■ **WORK REQUIRED**: Go through the lines below and copy any that hold the string "Adhes".

▬▬▬▬▬▬▬▬▬▬

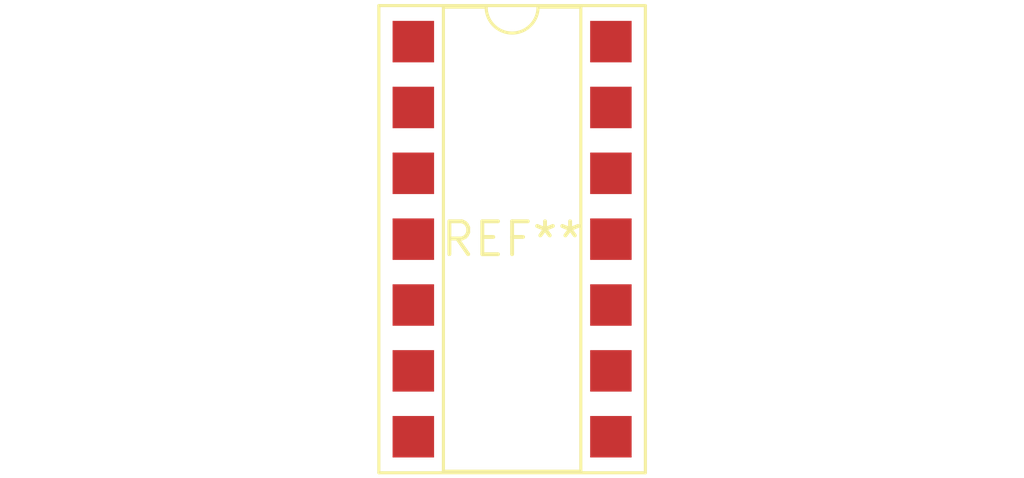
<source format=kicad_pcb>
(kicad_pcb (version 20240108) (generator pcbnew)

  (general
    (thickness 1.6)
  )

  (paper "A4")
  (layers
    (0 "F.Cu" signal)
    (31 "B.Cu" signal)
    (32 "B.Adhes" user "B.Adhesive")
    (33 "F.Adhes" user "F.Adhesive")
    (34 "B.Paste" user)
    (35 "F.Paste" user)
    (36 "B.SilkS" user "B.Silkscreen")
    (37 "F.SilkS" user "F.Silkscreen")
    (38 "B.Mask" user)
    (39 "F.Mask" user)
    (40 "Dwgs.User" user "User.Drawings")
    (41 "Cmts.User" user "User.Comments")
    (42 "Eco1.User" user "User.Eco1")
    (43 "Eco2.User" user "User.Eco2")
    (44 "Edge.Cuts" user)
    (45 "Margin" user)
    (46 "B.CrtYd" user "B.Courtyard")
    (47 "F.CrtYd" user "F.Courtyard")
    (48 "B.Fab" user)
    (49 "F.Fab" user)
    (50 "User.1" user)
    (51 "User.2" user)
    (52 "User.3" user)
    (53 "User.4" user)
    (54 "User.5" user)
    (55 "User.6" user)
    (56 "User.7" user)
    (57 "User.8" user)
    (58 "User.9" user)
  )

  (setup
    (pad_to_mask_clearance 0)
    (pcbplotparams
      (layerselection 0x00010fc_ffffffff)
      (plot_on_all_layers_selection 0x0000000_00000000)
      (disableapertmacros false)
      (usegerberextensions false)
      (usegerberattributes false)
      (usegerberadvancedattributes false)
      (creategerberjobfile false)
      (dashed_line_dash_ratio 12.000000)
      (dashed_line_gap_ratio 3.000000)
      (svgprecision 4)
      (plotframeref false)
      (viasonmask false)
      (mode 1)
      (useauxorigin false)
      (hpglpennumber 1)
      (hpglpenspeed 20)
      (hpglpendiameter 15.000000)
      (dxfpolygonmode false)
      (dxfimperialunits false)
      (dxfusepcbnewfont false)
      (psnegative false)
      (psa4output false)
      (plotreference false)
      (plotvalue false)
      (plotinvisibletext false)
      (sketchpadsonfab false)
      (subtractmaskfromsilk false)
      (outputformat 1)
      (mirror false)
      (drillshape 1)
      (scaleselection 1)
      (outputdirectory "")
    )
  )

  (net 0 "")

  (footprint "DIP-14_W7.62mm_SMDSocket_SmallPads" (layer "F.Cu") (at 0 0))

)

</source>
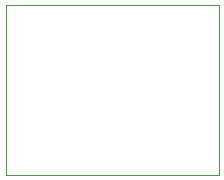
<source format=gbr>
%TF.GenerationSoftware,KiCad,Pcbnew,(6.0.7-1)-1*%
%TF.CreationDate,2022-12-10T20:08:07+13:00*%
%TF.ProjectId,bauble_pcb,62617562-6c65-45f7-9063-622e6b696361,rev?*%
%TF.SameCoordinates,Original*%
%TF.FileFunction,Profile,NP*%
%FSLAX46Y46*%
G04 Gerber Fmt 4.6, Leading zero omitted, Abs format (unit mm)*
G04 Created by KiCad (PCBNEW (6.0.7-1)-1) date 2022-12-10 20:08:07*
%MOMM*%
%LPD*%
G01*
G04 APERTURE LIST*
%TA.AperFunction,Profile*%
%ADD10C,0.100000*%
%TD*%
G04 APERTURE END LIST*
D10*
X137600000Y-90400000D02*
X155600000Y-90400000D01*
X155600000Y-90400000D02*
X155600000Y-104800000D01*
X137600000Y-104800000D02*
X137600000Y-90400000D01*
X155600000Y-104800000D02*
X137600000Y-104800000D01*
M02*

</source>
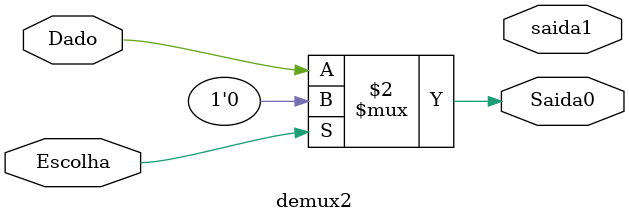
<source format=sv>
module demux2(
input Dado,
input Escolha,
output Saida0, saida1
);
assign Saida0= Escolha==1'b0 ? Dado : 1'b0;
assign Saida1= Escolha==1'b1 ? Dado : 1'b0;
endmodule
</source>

▬▬▬▬▬▬▬▬▬▬

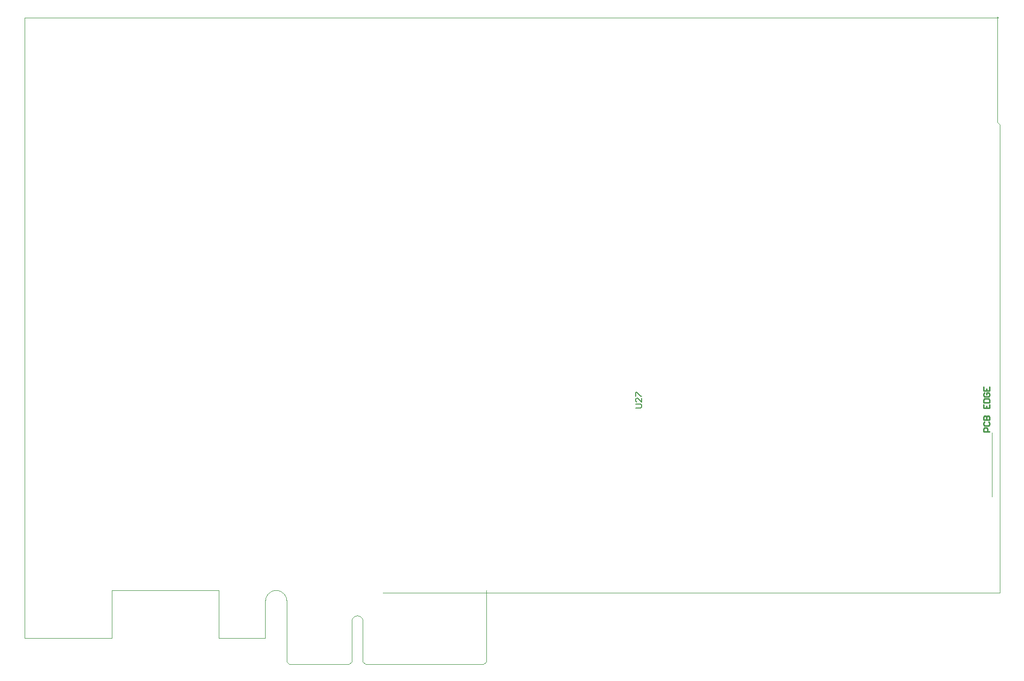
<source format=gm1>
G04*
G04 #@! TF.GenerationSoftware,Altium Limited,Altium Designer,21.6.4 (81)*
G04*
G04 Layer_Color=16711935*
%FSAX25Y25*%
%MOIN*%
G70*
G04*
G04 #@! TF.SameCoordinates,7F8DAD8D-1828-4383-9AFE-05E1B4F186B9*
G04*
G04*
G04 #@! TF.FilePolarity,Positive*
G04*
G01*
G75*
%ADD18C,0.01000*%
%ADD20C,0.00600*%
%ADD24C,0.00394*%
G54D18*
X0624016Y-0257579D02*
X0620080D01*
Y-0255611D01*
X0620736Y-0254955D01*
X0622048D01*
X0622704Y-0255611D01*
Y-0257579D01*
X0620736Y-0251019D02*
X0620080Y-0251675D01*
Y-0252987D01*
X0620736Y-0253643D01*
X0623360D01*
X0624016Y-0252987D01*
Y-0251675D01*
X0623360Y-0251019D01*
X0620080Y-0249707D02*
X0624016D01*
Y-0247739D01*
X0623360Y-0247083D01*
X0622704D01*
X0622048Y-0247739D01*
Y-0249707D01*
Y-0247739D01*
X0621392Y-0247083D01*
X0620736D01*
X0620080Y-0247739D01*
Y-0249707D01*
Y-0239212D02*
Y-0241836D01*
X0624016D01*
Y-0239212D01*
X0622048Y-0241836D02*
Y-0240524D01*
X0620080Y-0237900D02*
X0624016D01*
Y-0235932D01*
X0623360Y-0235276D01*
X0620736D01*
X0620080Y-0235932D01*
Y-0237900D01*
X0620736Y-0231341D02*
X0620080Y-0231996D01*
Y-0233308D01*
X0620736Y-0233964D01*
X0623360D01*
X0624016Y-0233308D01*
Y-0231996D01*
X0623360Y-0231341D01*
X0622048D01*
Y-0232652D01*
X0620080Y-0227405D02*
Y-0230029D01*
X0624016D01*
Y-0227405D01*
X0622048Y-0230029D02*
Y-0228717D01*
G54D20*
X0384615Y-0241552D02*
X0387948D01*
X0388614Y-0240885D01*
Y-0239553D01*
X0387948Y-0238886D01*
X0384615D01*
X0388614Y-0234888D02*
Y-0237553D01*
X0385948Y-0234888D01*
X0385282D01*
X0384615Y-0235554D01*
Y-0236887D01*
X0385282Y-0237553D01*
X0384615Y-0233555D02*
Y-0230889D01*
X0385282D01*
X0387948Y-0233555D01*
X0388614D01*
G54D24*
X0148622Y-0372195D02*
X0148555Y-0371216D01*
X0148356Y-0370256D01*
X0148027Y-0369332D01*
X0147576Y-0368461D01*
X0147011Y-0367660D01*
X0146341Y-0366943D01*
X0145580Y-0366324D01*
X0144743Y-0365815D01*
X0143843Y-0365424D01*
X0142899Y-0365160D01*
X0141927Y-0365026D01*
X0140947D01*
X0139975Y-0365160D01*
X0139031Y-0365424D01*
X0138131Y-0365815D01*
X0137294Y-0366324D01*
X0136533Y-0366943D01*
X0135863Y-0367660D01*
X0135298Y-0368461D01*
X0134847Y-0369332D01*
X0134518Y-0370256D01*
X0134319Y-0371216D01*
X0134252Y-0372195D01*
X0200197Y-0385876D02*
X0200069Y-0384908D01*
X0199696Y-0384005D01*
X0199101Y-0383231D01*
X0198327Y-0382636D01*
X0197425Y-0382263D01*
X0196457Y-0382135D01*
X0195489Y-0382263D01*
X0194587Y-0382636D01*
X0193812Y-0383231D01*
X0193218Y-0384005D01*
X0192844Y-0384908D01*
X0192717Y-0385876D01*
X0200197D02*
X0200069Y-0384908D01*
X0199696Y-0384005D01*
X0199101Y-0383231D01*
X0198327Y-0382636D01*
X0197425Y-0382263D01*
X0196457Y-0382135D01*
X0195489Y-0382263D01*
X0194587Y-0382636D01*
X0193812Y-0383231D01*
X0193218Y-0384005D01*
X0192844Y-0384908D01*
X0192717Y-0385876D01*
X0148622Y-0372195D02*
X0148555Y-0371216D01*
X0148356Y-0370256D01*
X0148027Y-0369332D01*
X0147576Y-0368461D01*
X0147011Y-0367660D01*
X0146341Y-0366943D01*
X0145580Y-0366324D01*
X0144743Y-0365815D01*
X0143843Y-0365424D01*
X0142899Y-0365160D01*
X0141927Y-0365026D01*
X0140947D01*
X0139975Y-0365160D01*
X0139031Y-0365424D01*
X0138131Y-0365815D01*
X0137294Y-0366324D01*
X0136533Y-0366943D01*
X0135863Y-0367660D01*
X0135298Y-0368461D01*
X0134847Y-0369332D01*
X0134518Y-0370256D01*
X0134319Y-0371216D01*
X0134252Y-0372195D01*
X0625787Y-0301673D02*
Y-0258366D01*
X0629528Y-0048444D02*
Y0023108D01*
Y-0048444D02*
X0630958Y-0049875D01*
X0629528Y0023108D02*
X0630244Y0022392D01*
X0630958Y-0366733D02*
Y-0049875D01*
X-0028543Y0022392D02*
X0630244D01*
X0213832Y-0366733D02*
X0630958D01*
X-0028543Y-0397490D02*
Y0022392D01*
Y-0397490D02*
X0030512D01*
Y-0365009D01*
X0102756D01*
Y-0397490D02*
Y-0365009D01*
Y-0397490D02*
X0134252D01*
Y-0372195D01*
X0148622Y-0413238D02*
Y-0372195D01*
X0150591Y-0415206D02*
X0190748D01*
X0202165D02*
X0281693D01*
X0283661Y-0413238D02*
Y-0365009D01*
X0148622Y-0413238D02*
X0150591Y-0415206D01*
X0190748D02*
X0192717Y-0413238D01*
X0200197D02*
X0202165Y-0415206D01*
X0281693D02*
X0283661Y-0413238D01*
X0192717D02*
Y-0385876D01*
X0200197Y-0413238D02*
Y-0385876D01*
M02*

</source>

▬▬▬▬▬▬▬▬▬▬

■ **REPLY TO THE TASK**:
    (32 "B.Adhes" user "B.Adhesive")
    (33 "F.Adhes" user "F.Adhesive")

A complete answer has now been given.